- What the task asks
Across the records, how many lines contain "real"? Answer with the number alone.

── Information given ──

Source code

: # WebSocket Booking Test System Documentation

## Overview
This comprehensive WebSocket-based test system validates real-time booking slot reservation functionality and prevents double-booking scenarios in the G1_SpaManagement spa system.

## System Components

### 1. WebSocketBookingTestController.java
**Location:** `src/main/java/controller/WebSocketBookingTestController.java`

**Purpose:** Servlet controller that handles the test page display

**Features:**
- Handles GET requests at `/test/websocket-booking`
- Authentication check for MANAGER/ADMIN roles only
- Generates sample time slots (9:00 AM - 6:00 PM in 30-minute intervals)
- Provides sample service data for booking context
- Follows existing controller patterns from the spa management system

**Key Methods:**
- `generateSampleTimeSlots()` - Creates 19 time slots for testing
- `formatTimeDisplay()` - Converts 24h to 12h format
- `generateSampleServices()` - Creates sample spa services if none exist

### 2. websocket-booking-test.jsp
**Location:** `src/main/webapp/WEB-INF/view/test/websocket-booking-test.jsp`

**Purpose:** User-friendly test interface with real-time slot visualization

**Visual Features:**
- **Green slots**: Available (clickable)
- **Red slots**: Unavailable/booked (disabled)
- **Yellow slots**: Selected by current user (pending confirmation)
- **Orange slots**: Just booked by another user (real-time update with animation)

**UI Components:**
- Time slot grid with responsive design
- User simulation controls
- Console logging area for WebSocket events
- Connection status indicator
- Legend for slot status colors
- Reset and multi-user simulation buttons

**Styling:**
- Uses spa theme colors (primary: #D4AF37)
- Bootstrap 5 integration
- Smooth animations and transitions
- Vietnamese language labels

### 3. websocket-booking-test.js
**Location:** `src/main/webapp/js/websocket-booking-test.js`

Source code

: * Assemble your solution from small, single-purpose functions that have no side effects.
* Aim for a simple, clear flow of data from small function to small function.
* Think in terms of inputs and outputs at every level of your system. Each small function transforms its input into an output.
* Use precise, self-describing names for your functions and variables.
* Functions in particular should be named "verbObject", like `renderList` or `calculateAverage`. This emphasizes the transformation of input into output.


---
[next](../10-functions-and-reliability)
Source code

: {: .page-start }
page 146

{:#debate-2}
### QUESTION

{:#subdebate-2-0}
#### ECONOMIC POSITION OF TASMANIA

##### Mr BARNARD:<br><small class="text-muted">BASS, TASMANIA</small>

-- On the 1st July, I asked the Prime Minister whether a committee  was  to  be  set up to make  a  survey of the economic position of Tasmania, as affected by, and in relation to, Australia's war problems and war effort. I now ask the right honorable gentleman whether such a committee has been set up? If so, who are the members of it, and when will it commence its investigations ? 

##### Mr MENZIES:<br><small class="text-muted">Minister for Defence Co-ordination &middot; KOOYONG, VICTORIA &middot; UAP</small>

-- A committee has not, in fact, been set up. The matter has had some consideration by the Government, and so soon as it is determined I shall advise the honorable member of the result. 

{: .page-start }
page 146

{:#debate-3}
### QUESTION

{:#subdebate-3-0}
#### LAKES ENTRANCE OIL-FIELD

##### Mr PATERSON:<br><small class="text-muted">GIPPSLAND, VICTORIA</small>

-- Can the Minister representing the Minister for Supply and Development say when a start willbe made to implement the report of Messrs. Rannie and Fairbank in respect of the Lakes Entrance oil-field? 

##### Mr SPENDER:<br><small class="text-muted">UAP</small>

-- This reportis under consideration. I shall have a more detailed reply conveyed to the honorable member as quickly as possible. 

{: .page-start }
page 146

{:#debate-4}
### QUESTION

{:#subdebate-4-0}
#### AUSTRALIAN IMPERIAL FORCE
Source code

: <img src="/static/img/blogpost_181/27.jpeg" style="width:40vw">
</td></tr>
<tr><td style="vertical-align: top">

───

- Exercise solution
3